Records for this task:
"""

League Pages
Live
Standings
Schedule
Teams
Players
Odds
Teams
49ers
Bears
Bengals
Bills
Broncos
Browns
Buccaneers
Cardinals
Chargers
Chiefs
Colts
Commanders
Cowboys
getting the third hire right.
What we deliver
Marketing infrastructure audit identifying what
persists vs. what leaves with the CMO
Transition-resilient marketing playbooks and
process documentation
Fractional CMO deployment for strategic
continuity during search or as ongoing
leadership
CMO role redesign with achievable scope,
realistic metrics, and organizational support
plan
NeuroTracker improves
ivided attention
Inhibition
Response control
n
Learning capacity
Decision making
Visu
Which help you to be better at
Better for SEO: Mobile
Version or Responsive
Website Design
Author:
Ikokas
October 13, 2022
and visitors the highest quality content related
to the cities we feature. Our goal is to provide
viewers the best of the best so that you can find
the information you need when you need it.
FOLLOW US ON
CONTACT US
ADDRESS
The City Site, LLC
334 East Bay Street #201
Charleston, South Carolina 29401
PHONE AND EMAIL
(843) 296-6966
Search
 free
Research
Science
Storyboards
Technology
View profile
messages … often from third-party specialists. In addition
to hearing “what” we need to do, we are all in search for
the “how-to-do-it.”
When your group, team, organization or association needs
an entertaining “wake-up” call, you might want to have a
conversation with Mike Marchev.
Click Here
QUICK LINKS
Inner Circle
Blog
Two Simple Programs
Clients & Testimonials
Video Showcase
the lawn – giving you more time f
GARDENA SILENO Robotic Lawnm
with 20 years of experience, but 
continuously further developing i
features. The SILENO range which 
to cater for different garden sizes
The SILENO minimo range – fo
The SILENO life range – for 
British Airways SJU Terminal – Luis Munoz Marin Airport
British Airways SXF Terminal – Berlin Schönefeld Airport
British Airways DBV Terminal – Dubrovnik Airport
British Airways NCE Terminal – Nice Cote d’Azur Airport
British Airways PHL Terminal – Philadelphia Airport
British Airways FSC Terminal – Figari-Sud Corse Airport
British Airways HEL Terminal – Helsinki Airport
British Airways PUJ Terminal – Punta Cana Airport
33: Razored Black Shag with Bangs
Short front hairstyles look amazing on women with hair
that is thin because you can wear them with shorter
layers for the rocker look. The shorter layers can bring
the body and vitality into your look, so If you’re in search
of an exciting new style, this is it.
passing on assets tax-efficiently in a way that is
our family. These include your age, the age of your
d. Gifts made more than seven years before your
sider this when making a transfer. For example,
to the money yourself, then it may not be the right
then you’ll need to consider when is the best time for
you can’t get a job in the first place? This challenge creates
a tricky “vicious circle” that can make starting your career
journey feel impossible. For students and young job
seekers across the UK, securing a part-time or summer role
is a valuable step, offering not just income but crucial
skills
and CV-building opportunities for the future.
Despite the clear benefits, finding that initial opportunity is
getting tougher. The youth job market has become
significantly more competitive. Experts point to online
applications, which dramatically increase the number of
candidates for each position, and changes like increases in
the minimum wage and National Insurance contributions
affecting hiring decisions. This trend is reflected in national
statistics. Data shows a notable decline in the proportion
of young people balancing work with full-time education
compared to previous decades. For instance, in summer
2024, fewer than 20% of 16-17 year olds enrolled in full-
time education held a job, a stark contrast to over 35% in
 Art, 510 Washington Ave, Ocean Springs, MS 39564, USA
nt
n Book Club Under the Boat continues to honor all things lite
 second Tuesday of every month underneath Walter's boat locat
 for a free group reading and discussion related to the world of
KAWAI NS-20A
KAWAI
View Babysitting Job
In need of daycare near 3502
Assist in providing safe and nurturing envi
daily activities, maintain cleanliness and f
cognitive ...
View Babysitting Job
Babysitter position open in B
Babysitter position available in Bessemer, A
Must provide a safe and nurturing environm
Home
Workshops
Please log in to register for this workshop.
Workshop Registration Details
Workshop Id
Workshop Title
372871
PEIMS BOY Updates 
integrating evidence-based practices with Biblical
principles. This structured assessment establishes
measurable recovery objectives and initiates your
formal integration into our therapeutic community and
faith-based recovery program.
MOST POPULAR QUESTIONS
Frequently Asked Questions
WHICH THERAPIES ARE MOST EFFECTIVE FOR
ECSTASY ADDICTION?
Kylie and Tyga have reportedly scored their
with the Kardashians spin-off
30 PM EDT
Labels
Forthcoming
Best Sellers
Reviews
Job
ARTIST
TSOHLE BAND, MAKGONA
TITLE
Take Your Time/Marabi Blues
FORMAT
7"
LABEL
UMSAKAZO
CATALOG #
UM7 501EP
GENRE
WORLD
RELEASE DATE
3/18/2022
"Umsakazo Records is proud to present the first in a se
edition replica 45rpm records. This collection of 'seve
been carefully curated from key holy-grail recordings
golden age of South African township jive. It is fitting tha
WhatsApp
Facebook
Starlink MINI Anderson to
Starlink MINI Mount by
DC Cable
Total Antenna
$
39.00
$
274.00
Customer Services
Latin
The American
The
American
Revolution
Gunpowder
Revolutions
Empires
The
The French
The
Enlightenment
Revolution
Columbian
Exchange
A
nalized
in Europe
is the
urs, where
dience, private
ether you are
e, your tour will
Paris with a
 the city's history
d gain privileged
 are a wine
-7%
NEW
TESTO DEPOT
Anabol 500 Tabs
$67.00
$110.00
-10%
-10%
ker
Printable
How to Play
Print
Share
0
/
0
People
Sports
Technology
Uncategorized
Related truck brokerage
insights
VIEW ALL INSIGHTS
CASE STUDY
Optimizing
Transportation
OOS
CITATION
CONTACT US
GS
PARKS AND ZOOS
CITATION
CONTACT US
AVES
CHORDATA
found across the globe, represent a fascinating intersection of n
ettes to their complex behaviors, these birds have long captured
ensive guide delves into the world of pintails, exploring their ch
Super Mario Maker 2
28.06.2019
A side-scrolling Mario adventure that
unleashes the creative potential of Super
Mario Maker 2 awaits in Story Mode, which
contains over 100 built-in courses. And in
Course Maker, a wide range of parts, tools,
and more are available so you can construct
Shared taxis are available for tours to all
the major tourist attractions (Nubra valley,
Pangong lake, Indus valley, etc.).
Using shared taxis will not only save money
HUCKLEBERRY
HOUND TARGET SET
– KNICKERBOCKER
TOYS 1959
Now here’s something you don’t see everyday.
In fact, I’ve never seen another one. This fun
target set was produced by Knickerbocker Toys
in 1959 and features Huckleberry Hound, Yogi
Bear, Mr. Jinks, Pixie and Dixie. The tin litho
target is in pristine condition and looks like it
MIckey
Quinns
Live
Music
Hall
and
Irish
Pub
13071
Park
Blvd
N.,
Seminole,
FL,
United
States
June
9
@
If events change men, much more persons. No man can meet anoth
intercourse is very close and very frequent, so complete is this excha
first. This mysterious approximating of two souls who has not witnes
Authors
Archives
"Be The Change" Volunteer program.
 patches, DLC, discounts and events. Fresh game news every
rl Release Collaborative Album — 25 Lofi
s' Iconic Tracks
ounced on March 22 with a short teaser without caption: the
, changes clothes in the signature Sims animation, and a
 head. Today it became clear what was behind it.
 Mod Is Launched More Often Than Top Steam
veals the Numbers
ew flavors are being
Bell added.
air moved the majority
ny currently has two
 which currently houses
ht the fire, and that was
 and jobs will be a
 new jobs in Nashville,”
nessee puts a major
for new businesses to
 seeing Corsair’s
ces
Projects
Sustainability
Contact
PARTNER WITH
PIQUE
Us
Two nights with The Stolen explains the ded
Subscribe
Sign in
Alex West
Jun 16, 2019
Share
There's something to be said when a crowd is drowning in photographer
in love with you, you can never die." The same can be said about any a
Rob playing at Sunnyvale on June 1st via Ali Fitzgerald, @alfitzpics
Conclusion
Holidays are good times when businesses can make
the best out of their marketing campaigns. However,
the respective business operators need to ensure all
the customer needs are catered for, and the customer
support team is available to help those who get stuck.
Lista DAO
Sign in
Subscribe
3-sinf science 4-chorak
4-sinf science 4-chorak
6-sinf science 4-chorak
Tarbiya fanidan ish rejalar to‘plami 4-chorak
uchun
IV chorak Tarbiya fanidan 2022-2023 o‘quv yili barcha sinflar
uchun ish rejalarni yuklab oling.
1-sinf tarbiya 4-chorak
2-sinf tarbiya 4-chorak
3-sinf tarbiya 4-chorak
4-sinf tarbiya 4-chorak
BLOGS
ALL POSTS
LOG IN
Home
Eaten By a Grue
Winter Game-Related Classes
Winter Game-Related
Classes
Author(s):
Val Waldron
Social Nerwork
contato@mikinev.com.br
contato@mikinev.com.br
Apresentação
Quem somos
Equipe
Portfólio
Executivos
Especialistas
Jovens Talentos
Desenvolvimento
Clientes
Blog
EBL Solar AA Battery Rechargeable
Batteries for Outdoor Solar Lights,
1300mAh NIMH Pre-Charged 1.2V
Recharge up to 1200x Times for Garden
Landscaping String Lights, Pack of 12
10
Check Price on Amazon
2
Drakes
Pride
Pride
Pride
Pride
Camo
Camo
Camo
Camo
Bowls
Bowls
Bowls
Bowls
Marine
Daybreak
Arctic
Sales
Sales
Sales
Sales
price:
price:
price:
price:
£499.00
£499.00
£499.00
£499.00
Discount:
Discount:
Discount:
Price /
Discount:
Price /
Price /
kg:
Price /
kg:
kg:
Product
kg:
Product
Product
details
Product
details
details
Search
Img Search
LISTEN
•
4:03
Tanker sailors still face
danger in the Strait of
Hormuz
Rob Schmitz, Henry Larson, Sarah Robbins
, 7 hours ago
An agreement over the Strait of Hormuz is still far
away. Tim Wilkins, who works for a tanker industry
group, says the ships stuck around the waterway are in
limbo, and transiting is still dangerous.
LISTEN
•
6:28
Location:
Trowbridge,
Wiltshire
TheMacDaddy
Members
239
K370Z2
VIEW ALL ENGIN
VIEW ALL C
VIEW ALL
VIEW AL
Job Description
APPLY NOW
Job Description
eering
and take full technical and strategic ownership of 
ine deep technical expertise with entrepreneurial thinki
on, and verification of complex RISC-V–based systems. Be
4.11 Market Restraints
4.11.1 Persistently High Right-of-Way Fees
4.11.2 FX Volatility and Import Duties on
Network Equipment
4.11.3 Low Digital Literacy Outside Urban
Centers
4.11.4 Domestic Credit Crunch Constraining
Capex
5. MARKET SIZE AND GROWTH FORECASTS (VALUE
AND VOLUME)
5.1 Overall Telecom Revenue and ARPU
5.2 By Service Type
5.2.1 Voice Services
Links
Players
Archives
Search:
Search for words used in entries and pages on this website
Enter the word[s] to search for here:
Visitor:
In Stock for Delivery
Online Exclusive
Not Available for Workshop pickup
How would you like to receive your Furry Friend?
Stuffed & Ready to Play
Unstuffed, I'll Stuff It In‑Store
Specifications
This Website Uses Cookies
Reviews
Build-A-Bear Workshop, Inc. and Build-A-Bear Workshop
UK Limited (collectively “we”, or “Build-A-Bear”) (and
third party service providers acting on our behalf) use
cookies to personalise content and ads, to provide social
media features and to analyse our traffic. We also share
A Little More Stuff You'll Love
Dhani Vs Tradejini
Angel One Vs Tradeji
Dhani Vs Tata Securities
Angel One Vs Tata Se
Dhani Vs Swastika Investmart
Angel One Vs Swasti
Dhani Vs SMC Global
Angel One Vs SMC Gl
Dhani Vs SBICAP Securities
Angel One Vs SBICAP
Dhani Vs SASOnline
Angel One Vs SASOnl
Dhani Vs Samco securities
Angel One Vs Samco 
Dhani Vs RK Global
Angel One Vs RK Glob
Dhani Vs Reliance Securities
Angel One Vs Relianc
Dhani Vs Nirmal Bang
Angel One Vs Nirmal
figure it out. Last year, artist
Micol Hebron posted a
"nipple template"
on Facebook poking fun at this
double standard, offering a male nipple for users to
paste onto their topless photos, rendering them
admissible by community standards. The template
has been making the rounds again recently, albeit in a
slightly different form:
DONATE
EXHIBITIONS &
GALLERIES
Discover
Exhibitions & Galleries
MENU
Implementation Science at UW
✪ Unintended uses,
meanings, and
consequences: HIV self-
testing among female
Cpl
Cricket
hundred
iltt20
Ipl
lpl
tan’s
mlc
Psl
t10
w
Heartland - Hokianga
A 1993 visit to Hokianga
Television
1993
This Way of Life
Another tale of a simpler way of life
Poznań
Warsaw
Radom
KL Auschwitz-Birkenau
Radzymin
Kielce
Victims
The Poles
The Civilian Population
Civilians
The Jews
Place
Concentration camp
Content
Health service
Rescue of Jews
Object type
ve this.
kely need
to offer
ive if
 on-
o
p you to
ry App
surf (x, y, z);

"""

Lay out the stretch of the rows from their first line through the line containing "What we deliver" as a numbered list, with both ends included and any blank lines left out.

1. League Pages
2. Live
3. Standings
4. Schedule
5. Teams
6. Players
7. Odds
8. Teams
9. 49ers
10. Bears
11. Bengals
12. Bills
13. Broncos
14. Browns
15. Buccaneers
16. Cardinals
17. Chargers
18. Chiefs
19. Colts
20. Commanders
21. Cowboys
22. getting the third hire right.
23. What we deliver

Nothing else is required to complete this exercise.